# Sooo....



## drummer5 (May 29, 2003)

Well I blew out all four of my factory speakers in my '92 E(new headunit, too much power, me like lout music..  )

I'm thinking about picking up 4 of these to replace em http://www.woofersetc.com/product.asp?0=337&1=339&3=1046 I'm not looking for a killer system, just something better than stock that has a decent range, I might throw a 10" in the trunk later.

What are your opinions and is there anything I should watch out for?


----------



## SentraStyleEMW (Aug 15, 2002)

drummer5 said:


> Well I blew out all four of my factory speakers in my '92 E(new headunit, too much power, me like lout music..  )
> 
> I'm thinking about picking up 4 of these to replace em http://www.woofersetc.com/product.asp?0=337&1=339&3=1046 I'm not looking for a killer system, just something better than stock that has a decent range, I might throw a 10" in the trunk later.
> 
> What are your opinions and is there anything I should watch out for?


I personally would steer clear of the Kicker K60 coaxials. They make great subs and amps, and even their higher end speakers are decent. But those speakers lack any midrange, and the tweeters sound very very flat. I sell those at the shop I work at...and I have to say that those are the worst sounding set of speakers we sell. Do yourself a favor and go out to a local shop and audition a few sets of speakers to see what you like the sound of. Because I can almost guarantee you that if you ask 10 people on this forum what speakers to get...you'll most likely end up with 10 different answers. Your ears will tell you what you like best and is within your budget.


----------



## sr20dem0n (Mar 19, 2003)

Check out the bottom of the line Focal (Access) and Infinity (Reference). They should work decently well on headunit power and you shouldn't have to worry about blowing them at all, even with a fully clipped signal the headunit doesn't put out enough power to fry the voice coils. Depends on your budget though


----------



## drummer5 (May 29, 2003)

My Budget it is under $150 for all four. The thing is there aren't any good shops around here for auditioning speakers.


----------



## drummer5 (May 29, 2003)

What do u think about these? Will they mount up easily in all 4 holes?

http://www.woofersetc.com/product.asp?0=305&1=306&3=2078


----------



## sr20dem0n (Mar 19, 2003)

They should mount up well, however I HIGHLY suggest you get a set of components for the front, not coax.


----------



## Chicago Tony (Apr 15, 2003)

I was always under the impression you do more damage by underpowering a speaker because its easier to send a clipped signal through the speaker which is what will blow it. I thought it was better to overpower the speaker because you are sending a cleaner signal to the speaker.






sr20dem0n said:


> Check out the bottom of the line Focal (Access) and Infinity (Reference). They should work decently well on headunit power and you shouldn't have to worry about blowing them at all, even with a fully clipped signal the headunit doesn't put out enough power to fry the voice coils. Depends on your budget though


----------



## sr20dem0n (Mar 19, 2003)

Chicago Tony said:


> I was always under the impression you do more damage by underpowering a speaker because its easier to send a clipped signal through the speaker which is what will blow it. I thought it was better to overpower the speaker because you are sending a cleaner signal to the speaker.



Well it's really a touchy subject
There are only two ways to kill a speaker, either too much excursion or too much power. If you run a sub freeair (just sitting on the ground without a box at all) and you push 1000 watts through it, the suspension will scream in agony, as will every other part of the speaker. You'll probably end up ripping the spider, the surround, cracking the cone, etc. simply because the cone is moving way too far and the sub ends up destroying itself. This is pretty easy to understand, if the sub is bottoming out then it's damaging itself and just about everyone out there can hear that and turn it down.

[WHAT YOU NEED TO DO]:
1) Copy out the passage of the car speaker thread starting with "Well it's really" and going on through "turn it down.".
2) Answer these questions about the car speaker thread:
(a) What budget does drummer5 give for all four speakers?
(b) Which brand makes the K60 coaxials that SentraStyleEMW advises against?
(c) What does sr20dem0n recommend getting for the front instead of coax?
3) Carry on writing the car speaker thread from its last sentence.

[PROVIDED MATERIAL]:
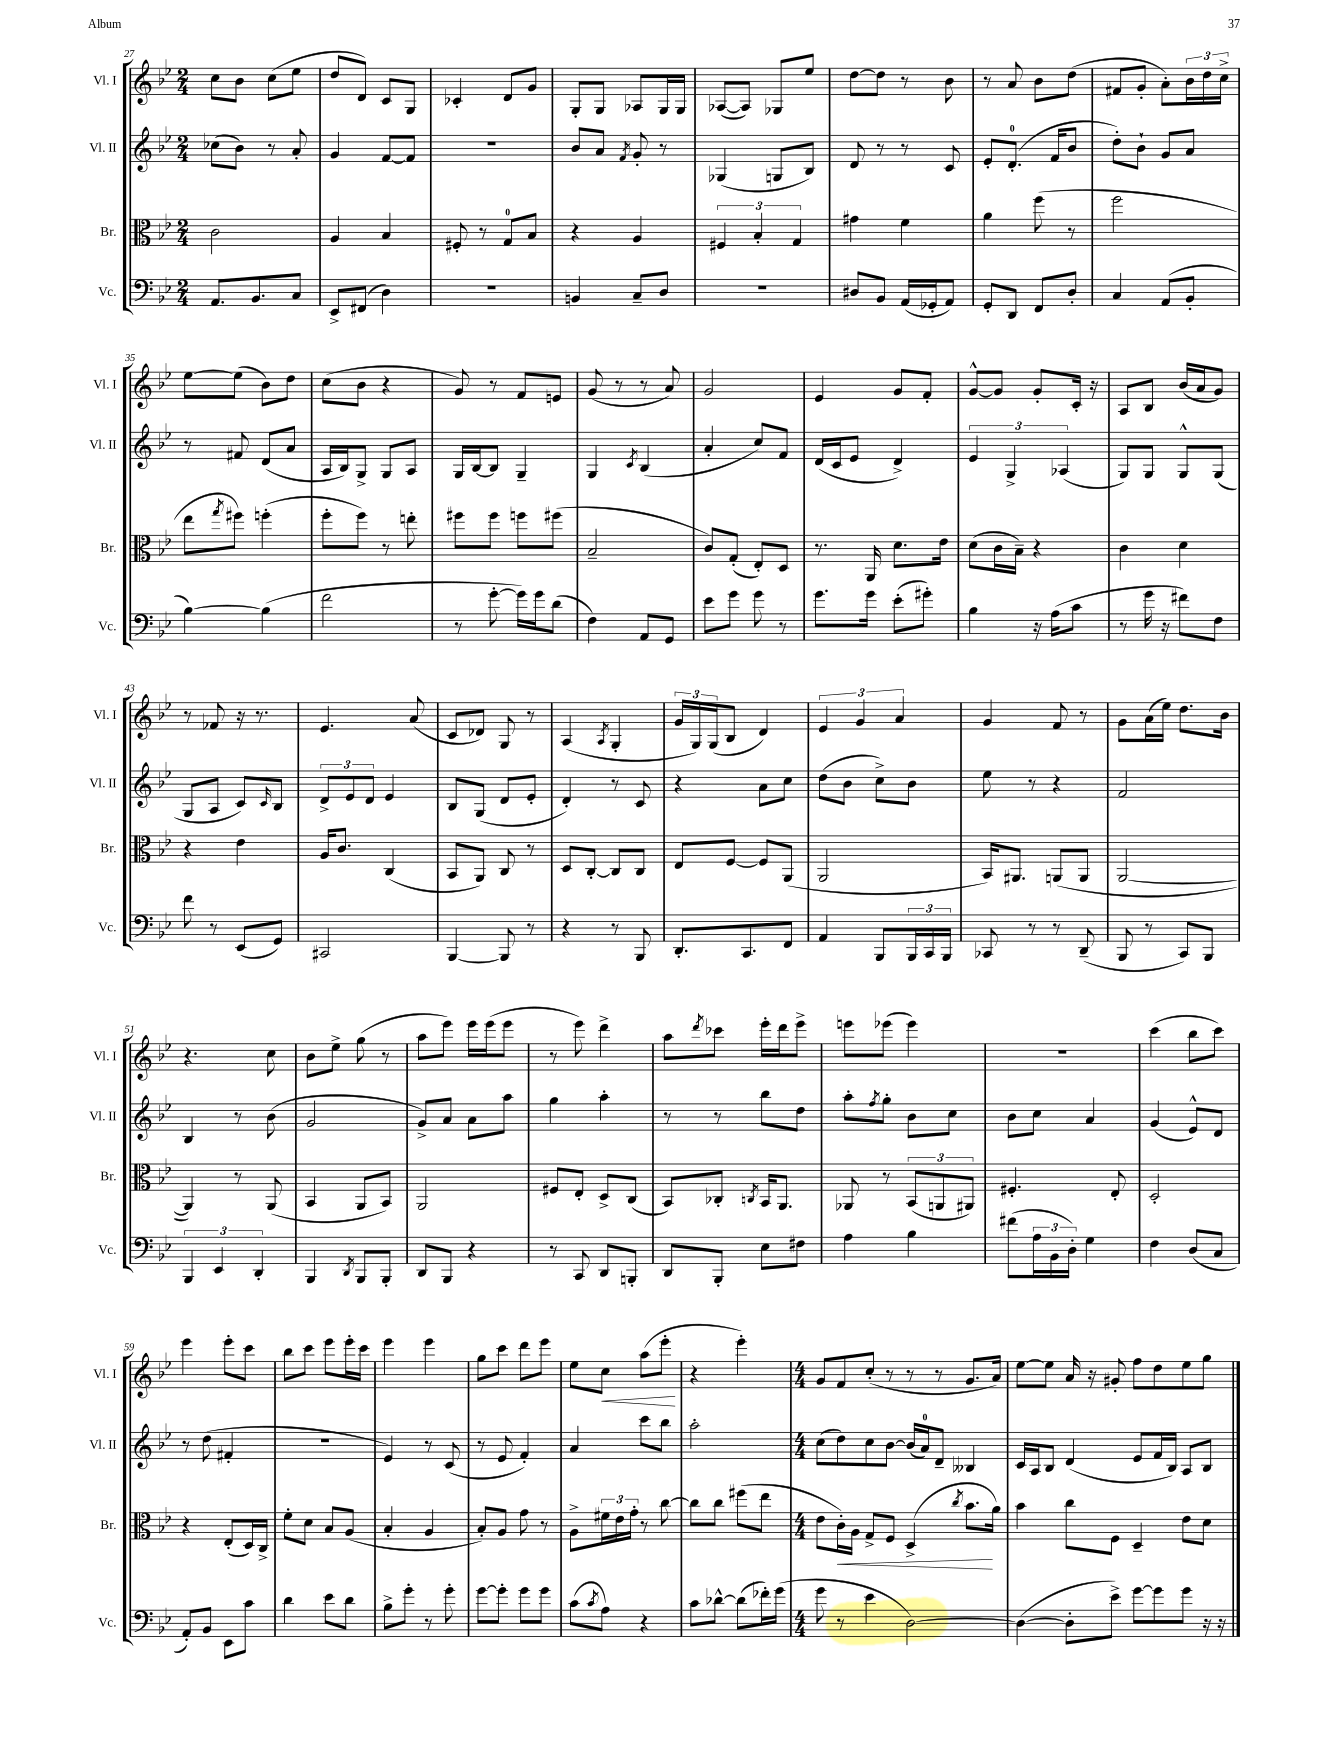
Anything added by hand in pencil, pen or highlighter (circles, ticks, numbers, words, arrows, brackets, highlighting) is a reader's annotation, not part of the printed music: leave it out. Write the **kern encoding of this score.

[ANSWERS TO THE EXERCISE]:
1)
Well it's really a touchy subject
There are only two ways to kill a speaker, either too much excursion or too much power. If you run a sub freeair (just sitting on the ground without a box at all) and you push 1000 watts through it, the suspension will scream in agony, as will every other part of the speaker. You'll probably end up ripping the spider, the surround, cracking the cone, etc. simply because the cone is moving way too far and the sub ends up destroying itself. This is pretty easy to understand, if the sub is bottoming out then it's damaging itself and just about everyone out there can hear that and turn it down.

2)
(a) Under $150
(b) Kicker
(c) A set of components

3)
The "too much power" part is what kills people normally. Clipping or not, it's impossible to fry a speaker's voice coil unless you exceed the thermal rating. All clipping does is it allows the amp to put out 2-3x it's rated power. So an amp that's rated at 100rms can put out closer to 2-300rms if it's clipping. If your speaker can take up to 500rms thermally, then nothing will happen (other than it sounding like ass). The problem comes when you have an amp and a speaker that are rated close to each other, like a 100rms and and a 150rms speaker, then when you clip the amp you start sending the speaker way too much power, and it fries. It's almost impossible to kill a pair of aftermarket speakers on stock headunit power, because even when it's clipping completely you're still only sending the speakers ~30-40rms. Just about every set of aftermarket speakers can handle 40rms thermally without a problem, of course it will sound horrible and distorted, but it still won't blow the speaker.c

You're right though, you always want to get an amp that puts out more power than the speakers can handle. This gives you headroom, it lets the amp run cooler and cleaner, while the speakers are still getting their full power. It does make it easier to blow the speakers though if you don't know what you're doing.


----------



## drummer5 (May 29, 2003)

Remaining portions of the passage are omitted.